Gary Brock, director of EMS and emergency preparedness at Frisbie Memorial Hospital EMS, a unit of Frisbie Memorial Hospital in Rochester, says Frisbie has a history of piloting initiatives, including being the first hospital-based paramedic service in New England.

Among Frisbie’s current initiatives is a mobile integrated health program that helps people who frequently visit the emergency room for chronic medical conditions to manage their care more effectively, Brock says. That requires coordination among health care providers and agencies.

“The success of a system is contingent on the integration with existing services; relationships with community public health centers, visiting nurse organizations, medical specialists and primary care providers; and ensuring that patients are obtaining the right services [that integrate directly with] most of the system,” Brock says.

He explains that heart attacks, sepsis and COPD are three of the top killers in the greater Rochester area, and northern Strafford County has been identified as one of the sickest populations in NH. The region is also plagued by an opioid epidemic that has been unrelenting despite efforts made thus far, he says.  As a hospital-based ambulance and mobile integrated health program, Brock says it ensures hospital-level oversight and advancements in treatment.

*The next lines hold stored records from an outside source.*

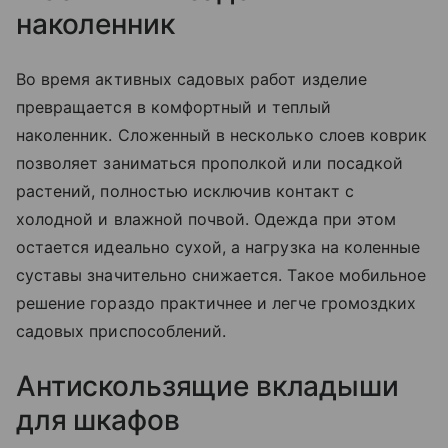
наколенник
Во время активных садовых работ изделие
превращается в комфортный и теплый
наколенник. Сложенный в несколько слоев коврик
позволяет заниматься прополкой или посадкой
растений, полностью исключив контакт с
холодной и влажной почвой. Одежда при этом
остается идеально сухой, а нагрузка на коленные
суставы значительно снижается. Такое мобильное
решение гораздо практичнее и легче громоздких
садовых приспособлений.
Антискользящие вкладыши
для шкафов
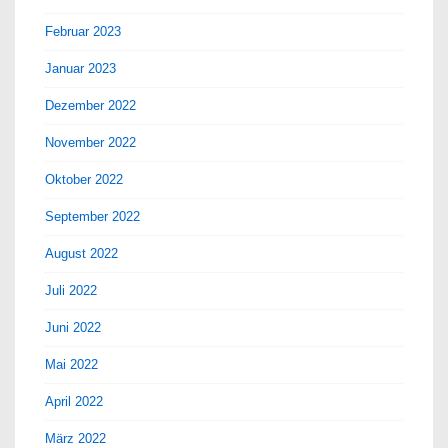
Februar 2023
Januar 2023
Dezember 2022
November 2022
Oktober 2022
September 2022
August 2022
Juli 2022
Juni 2022
Mai 2022
April 2022
März 2022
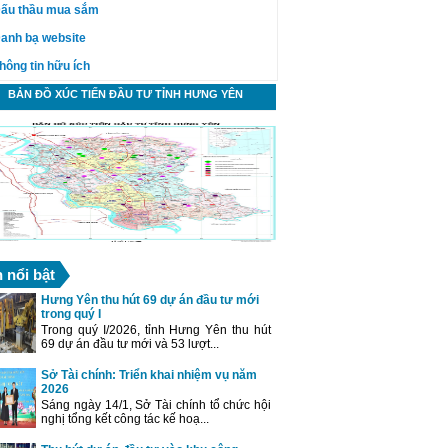
ấu thầu mua sắm
anh bạ website
hông tin hữu ích
BẢN ĐỒ XÚC TIẾN ĐẦU TƯ TỈNH HƯNG YÊN
n nổi bật
Hưng Yên thu hút 69 dự án đầu tư mới
trong quý I
Trong quý I/2026, tỉnh Hưng Yên thu hút
69 dự án đầu tư mới và 53 lượt...
Sở Tài chính: Triển khai nhiệm vụ năm
2026
Sáng ngày 14/1, Sở Tài chính tổ chức hội
nghị tổng kết công tác kế hoạ...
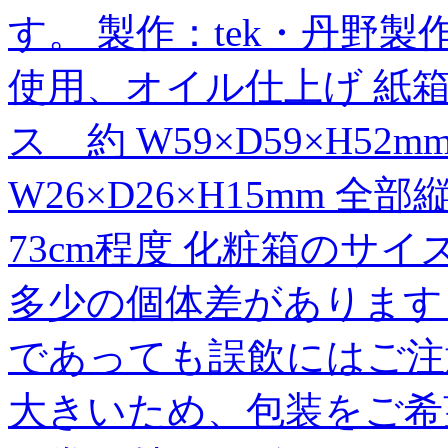
す。 製作：tek・丹野製
使用、オイル仕上げ 紙箱
ス 約 W59×D59×H5
W26×D26×H15mm
73cm程度 化粧箱のサイズ 
多少の個体差があります 
であっても誤飲にはご注
大きいため、包装をご希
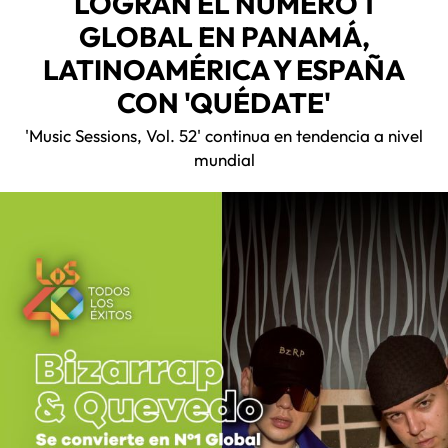
LOGRAN EL NÚMERO 1
GLOBAL EN PANAMÁ,
LATINOAMÉRICA Y ESPAÑA
CON 'QUÉDATE'
'Music Sessions, Vol. 52' continua en tendencia a nivel
mundial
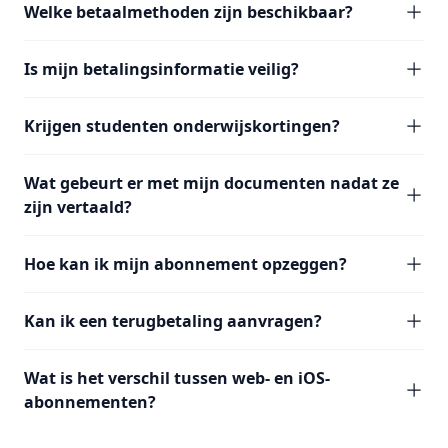
Welke betaalmethoden zijn beschikbaar?
Is mijn betalingsinformatie veilig?
Krijgen studenten onderwijskortingen?
Wat gebeurt er met mijn documenten nadat ze
zijn vertaald?
Hoe kan ik mijn abonnement opzeggen?
Kan ik een terugbetaling aanvragen?
Wat is het verschil tussen web- en iOS-
abonnementen?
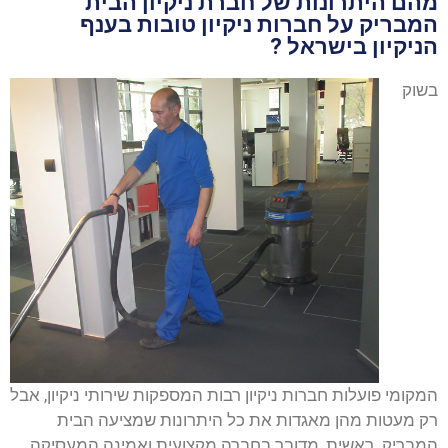
מהם היתרונות של חברת ניקיון הבית
המבריק על חברות ניקיון טובות בענף
הניקיון בישראל ?
בשוק
המקומי פועלות חברות ניקיון רבות המספקות שירותי ניקיון, אבל
רק מעטות מהן מאגדות את כל היתרונות שמציעה הבית
המבריק. ראשית, מדובר בחברה מקצועית ואמינה המעסיקה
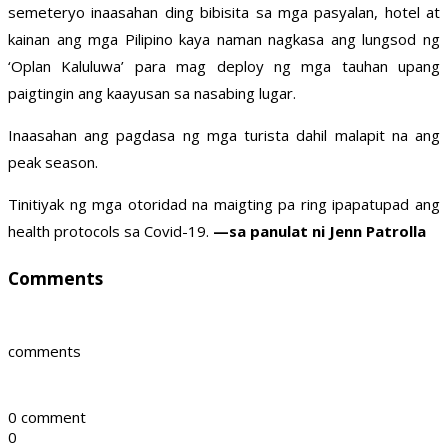
semeteryo inaasahan ding bibisita sa mga pasyalan, hotel at
kainan ang mga Pilipino kaya naman nagkasa ang lungsod ng
‘Oplan Kaluluwa’ para mag deploy ng mga tauhan upang
paigtingin ang kaayusan sa nasabing lugar.
Inaasahan ang pagdasa ng mga turista dahil malapit na ang
peak season.
Tinitiyak ng mga otoridad na maigting pa ring ipapatupad ang
health protocols sa Covid-19.
—sa panulat ni Jenn Patrolla
Comments
comments
0 comment
0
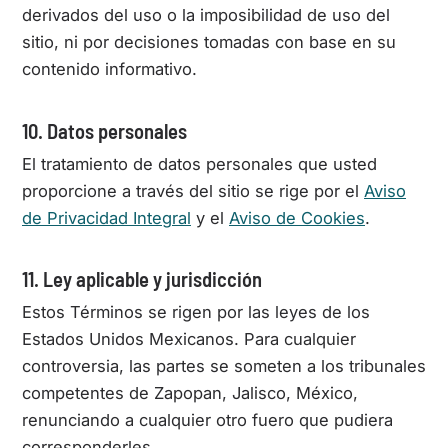
derivados del uso o la imposibilidad de uso del
sitio, ni por decisiones tomadas con base en su
contenido informativo.
10. Datos personales
El tratamiento de datos personales que usted
proporcione a través del sitio se rige por el
Aviso
de Privacidad Integral
y el
Aviso de Cookies
.
11. Ley aplicable y jurisdicción
Estos Términos se rigen por las leyes de los
Estados Unidos Mexicanos. Para cualquier
controversia, las partes se someten a los tribunales
competentes de Zapopan, Jalisco, México,
renunciando a cualquier otro fuero que pudiera
corresponderles.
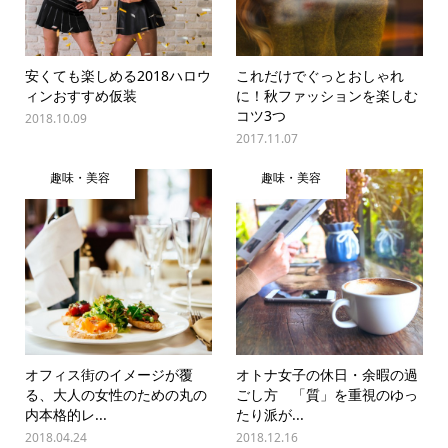
安くても楽しめる2018ハロウ
これだけでぐっとおしゃれ
ィンおすすめ仮装
に！秋ファッションを楽しむ
コツ3つ
2018.10.09
2017.11.07
趣味・美容
趣味・美容
オフィス街のイメージが覆
オトナ女子の休日・余暇の過
る、大人の女性のための丸の
ごし方 「質」を重視のゆっ
内本格的レ...
たり派が...
2018.04.24
2018.12.16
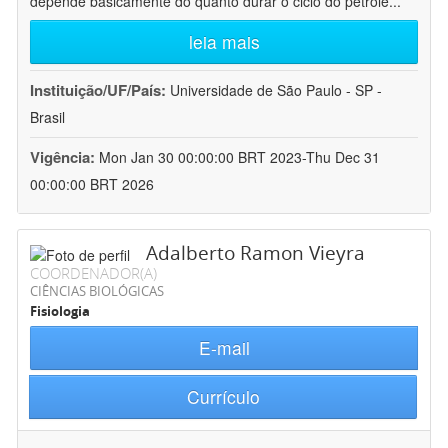
depende basicamente do quanto durar o ciclo do petróle
...
leia mais
Instituição/UF/País:
Universidade de São Paulo - SP -
Brasil
Vigência:
Mon Jan 30 00:00:00 BRT 2023-Thu Dec 31
00:00:00 BRT 2026
Adalberto Ramon Vieyra
COORDENADOR(A)
CIÊNCIAS BIOLÓGICAS
Fisiologia
E-mail
Currículo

Brock says Frisbie’s mobile integrated health program is in the third year of a four-year pilot, and the NH Department of Health and Human Services is preparing to introduce the program into permanent rule that all EMS providers would be able to adopt. The hospital funded two years of the pilot program, with the other two funded by grants.

“There has been success in obtaining reimbursements from insurers in other states, and we will seek to have the same for New Hampshire after the program becomes permanent rule,” he says. Typically, treatment by emergency responders is not covered if the patient is not taken to a hospital.

This year, Anthem Blue Cross and Blue Shield in NH began reimbursing EMS providers in certain instances for providing care to consumers without transporting them to a hospital. According to Stephanie DuBois, director of public relations, it is “part of our continuing efforts to collaborate with providers to make health care simpler, more affordable and more accessible. We value the relationship we have with health care professionals and recognize that we can work together to improve the health care system for consumers.”

Mercuri says additional funding through a Substance Abuse and Mental Health Services Administration grant has been approved, and he anticipates the number of plans to double in the next year because of the federal grants.